(Requirement): The records below must be written out exactly, with every picture left behind.

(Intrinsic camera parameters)
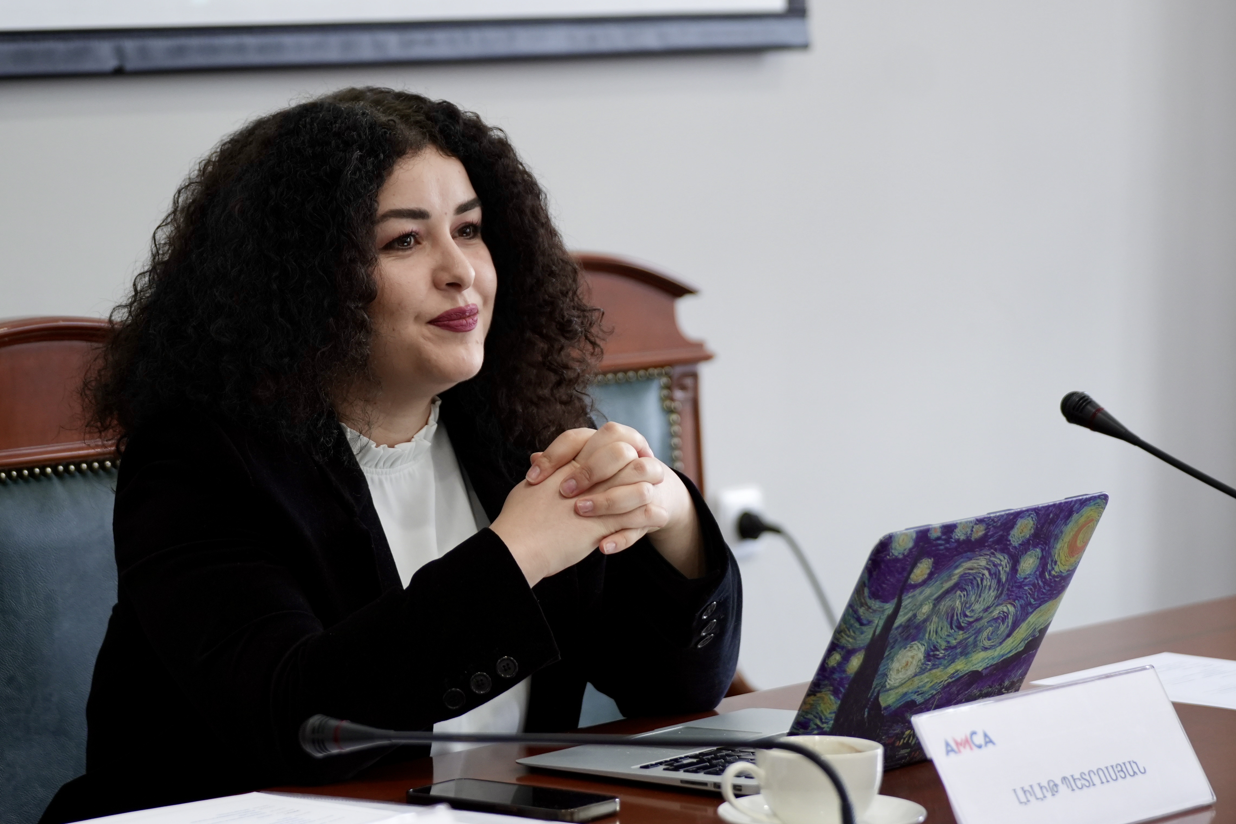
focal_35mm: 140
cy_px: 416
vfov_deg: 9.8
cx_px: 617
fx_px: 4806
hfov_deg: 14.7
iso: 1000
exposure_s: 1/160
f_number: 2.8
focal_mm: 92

(Solved exercise):
focal_35mm: 140
cy_px: 416
vfov_deg: 9.8
cx_px: 617
fx_px: 4806
hfov_deg: 14.7
iso: 1000
exposure_s: 1/160
f_number: 2.8
focal_mm: 92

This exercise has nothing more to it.